It is inevitable that sometime, hopefully soon, Australians will realise that Indonesia is about far more than beautiful Bali, at the end of an uncomfortable flight of around six hours from Sydney or Melbourne.
It is a massive emerging nation of 240 million culturally diverse people who are on average, very young, and increasingly determined to find their place in the sun, which won’t be on a beach.
Which is why the just announced Etihad code share with Garuda is more interesting for what it says about comparative disinterest in Indonesia by Australia’s airlines than its immediate relevance to Australian travellers, which is next to zero at this stage.
Etihad has been pumping out press releases for some time now about the expansion of its code share and alliance arrangements which world wide which mean nothing to Australia originating flights until such time as any of them give rise to an application to the IASC and as necessary the ACCC for capacity and approval to extend them into this market.
But the releases are important as reminders that for all of the verbal commitments by Qantas and Virgin Australia to the merits of more virtuality in their alliances and commercial arrangements, whole sections of the neighborhood, the Asia-Pacific hemisphere, are terra incognita when it comes to their selling non-stops on their own or with anyone else deep into Indonesia, or China, or India, or the Philippines and so forth.
This is the full Etihad announcement, with the references to Australia highlighted.
ETIHAD AIRWAYS SIGNS NEW CODESHARE DEAL WITH GARUDA INDONESIA
Etihad Airways, the national airline of the United Arab Emirates, today signed a new codeshare agreement with the Indonesian flag carrier, Garuda Indonesia.
The agreement, which comes into effect on October 28, 2012, is the airline’s 42nd codeshare.
In the first phase of the partnership, Etihad Airways will place its ‘EY’ code on Garuda Indonesia’s services between Jakarta and Denpasar (Bali), and Jakarta and Kuala Lumpur. Subject to regulatory approval, Garuda Indonesia will place its ‘GA’ code on Etihad Airways flights from Jakarta to up to 31 destinations in the GCC, Levant, Africa, Europe and North America.
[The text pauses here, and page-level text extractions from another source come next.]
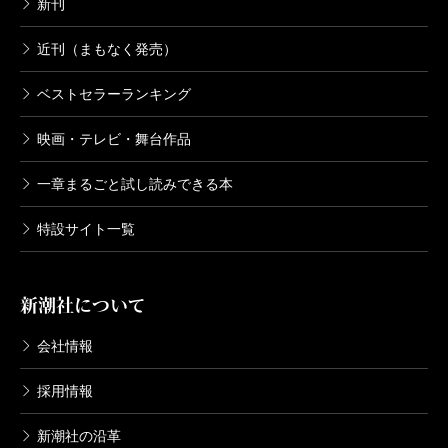
新刊
近刊（まもなく発売）
ベストセラーランキング
映画・テレビ・舞台作品
一章まるごと試し読みできる本
特設サイト一覧
新潮社について
会社情報
採用情報
新潮社の沿革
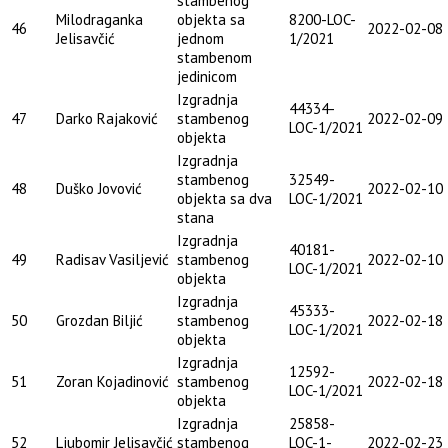
stambenog
Milodraganka
objekta sa
8200-LOC-
46
2022-02-08
Jelisavčić
jednom
1/2021
stambenom
jedinicom
Izgradnja
44334-
47
Darko Rajaković
stambenog
2022-02-09
LOC-1/2021
objekta
Izgradnja
stambenog
32549-
48
Duško Jovović
2022-02-10
objekta sa dva
LOC-1/2021
stana
Izgradnja
40181-
49
Radisav Vasiljević
stambenog
2022-02-10
LOC-1/2021
objekta
Izgradnja
45333-
50
Grozdan Biljić
stambenog
2022-02-18
LOC-1/2021
objekta
Izgradnja
12592-
51
Zoran Kojadinović
stambenog
2022-02-18
LOC-1/2021
objekta
Izgradnja
25858-
52
Ljubomir Jelisavčić
stambenog
LOC-1-
2022-02-23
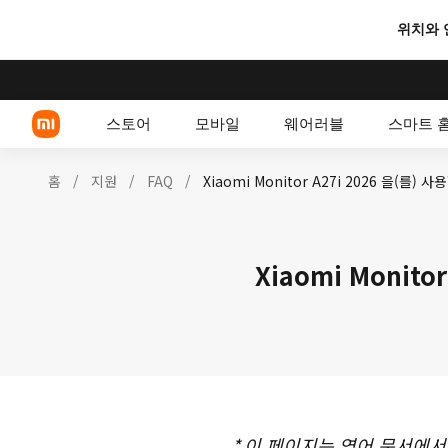
위치와 
스토어
모바일
웨어러블
스마트 
홈
/
지원
/
FAQ
/
Xiaomi Monitor A27i 2026 을(
Xiaomi 시리즈
Xiaomi Monit
POCO 스마트폰
*
이 페이지는 영어 문서에서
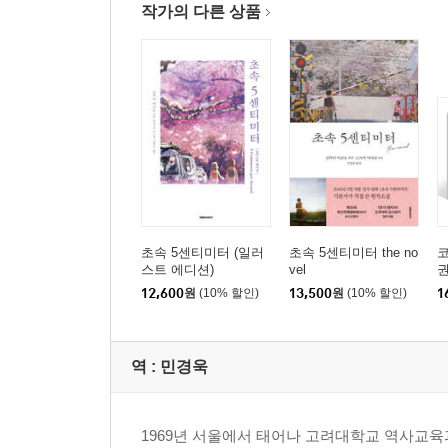
작가의 다른 상품
초속 5센티미터 (일러
초속 5센티미터 the no
코
스트 에디션)
vel
권
12,600
원
(10% 할인)
13,500
원
(10% 할인)
1
역 :
민경욱
1969년 서울에서 태어나 고려대학교 역사교육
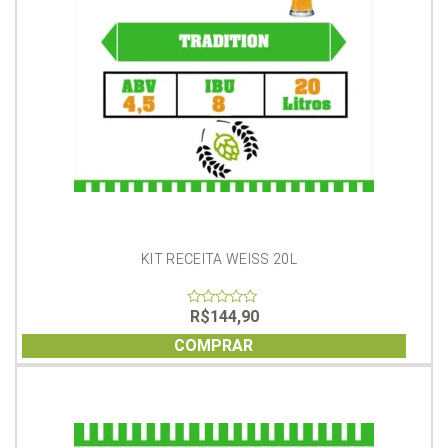
KIT RECEITA WEISS 20L
R$
144,90
0
out
of
COMPRAR
5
Subject to regulatory approval, the airlines plan to expand the scope of the agreement to include more destinations in each other’s network and offer customer benefits such as frequent flyer program reciprocity and airport lounge access.
James Hogan, Etihad Airways President and Chief Executive Officer, said the codeshare with Garuda Indonesia was a key plank of the airline’s network development strategy.
“The partnership with Garuda Indonesia will contribute to Etihad Airways achieving its goal of expanding its network and brand presence in South East Asia.
“Indonesia, the world’s fourth most populous nation, is an important source of global tourism growth and this new agreement will position both airlines to benefit from the strong demand for travel between Indonesia and the Middle East and Europe that we have seen in recent years.
“It will also stimulate trade in foodstuffs, manufactured goods and other commodities between Indonesia and trading partners in the western hemisphere which, in turn, will contribute to the profitability of the airlines’ cargo operations on the route.
“Etihad Airways is keen to expand the scope of cooperation with Garuda Indonesia to include new destinations – particularly in Indonesia – and to offer our guests a wider choice of travel options.”
Emirsyah Satar, President and CEO of Garuda Indonesia, welcomed the cooperation of the Etihad Airways’ management team in establishing the new partnership.
“This codeshare partnership between Garuda Indonesia and Etihad Airways will further strengthen the global network of both airlines and provide increased benefits to all our passengers.
“Through this partnership, Garuda Indonesia will be able to extend its service to Europe, North America, Middle East and Africa, and Etihad Airways will provide more convenient connections for their passengers in Indonesia, Australia and Japan.
“Through this mutual partnership, Garuda Indonesia will continue to improve its services and will ‘bring the world to Indonesia’.”
The codeshare will go on sale on October 18 for travel from October 28, 2012.
Keep in mind that a real or virtual hub in Singapore isn’t relevant to Indonesia, given the back tracking involved, just as Dubai won’t really work as a reverse hub to India, and a very time consuming one, if you are starting out for a city in the sub-continent from Australia.
Indonesia is, seriously, a challenge and a promise that neither major Australian carrier has given the attention it merits. Virgin Australia will get its lunch stolen in Indonesia by its equity partner Etihad just as thoroughly as Qantas will in China if it seriously believes that Jetstar Hong Kong or premium connections in Hong Kong to Dragonair flights are an answer to non-stop PRC-Australia flights by China flag carriers.
Neither Australian flag carrier can sustain the necessary range of non-stop flight into Asia beyond Singapore or Hong Kong with their own flights, but the need to secure those growth opportunities them with code shares or alliances continues to be neglected, and in Indonesia in particular.